Logo na entrada do restaurante Osteria Del Rosso, em São Paulo, as barras de um trilho de trem fincadas no chão sinalizam uma experiência que põe à mesa comida e história. Neste caso, a dos imigrantes italianos que desembarcaram na estação ferroviária na Zona Leste da capital paulista, onde eram acolhidos depois de chegarem ao país pelo Porto de Santos. A associação de sentidos reaviva a memória afetiva de alguns e suscita a curiosidade de comensais em geral, que apreciam as delicadas massas do chef Mario Rosso — proprietário e ele próprio descendente de uma família de italianos —, envoltos em uma atmosfera que lhes atiça o apetite. “As vivências gastronômicas são ligadas ao ambiente, capaz de proporcionar conforto e aconchego”, diz Rosso.
O que o chef descreve intuitivamente ganha eco em descobertas científicas bem consolidadas. Hoje, há consenso de que as vias neurais onde são processados os sentidos estabelecem pontes entre si, estimulando-se mutuamente. Quando se degusta um belo prato em um recinto que provoca agradáveis sensações aos olhos, a tendência é que o cérebro registre uma positiva efervescência. Essa ideia vem conquistando prestigiados estabelecimentos mundo afora e ganha fermento no Brasil. No recém-inaugurado Sky Hall Garden, em São Paulo, a decoração minimalista dá uma identidade industrial ao espaço, com concreto aparente de sobra. Pois o que poderia transmitir impessoalidade vira um aconchegante recanto graças aos jardins — com uma árvore no meio — de onde o chef Martin Casilli retira plantas variadas para suas receitas. “Comemos com os olhos”, acredita Casilli. “Depois vem o paladar.”

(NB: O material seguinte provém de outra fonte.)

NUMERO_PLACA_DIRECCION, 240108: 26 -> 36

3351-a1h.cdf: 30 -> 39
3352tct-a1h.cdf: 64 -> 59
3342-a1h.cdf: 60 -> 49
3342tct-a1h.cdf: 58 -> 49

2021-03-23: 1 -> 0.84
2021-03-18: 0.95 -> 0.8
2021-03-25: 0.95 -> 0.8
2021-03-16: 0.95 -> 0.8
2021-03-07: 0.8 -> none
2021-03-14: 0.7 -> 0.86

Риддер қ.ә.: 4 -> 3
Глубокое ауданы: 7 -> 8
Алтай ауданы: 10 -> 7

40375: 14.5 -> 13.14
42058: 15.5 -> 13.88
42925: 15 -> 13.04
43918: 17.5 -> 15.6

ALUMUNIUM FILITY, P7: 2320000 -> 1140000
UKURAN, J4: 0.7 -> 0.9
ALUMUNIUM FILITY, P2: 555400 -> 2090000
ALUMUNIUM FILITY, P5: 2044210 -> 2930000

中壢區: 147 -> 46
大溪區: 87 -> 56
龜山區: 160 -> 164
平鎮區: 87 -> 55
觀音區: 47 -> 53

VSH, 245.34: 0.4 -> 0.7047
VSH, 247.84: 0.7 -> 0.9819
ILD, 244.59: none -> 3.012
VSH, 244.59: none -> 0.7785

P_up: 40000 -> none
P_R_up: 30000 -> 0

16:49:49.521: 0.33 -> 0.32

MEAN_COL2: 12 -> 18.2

Nesta era em que as pessoas estão à caça de experiências únicas, produzir uma alquimia de sabores é só a entrada de um menu que envolve um programa completo. No japonês Murakami, onde predominam as linhas retas para inspirar sensação de pureza, a cozinha se exibe aos clientes. “A ideia é que o lugar seja íntimo para que as pessoas tenham a emoção de acompanhar o preparo dos pratos”, explica Edilson Fujisawa, autor do projeto. No italiano Vicolo Nostro, a intenção é fazer o agito paulistano ficar para trás por duas, três horas, ao servir os pratos sob o comando de Cristiano Panizza em um salão ornado de lindas tapeçarias e um jardim de hortênsias. Objetivo: fazer lembrar a espetacular Toscana. Nada mau.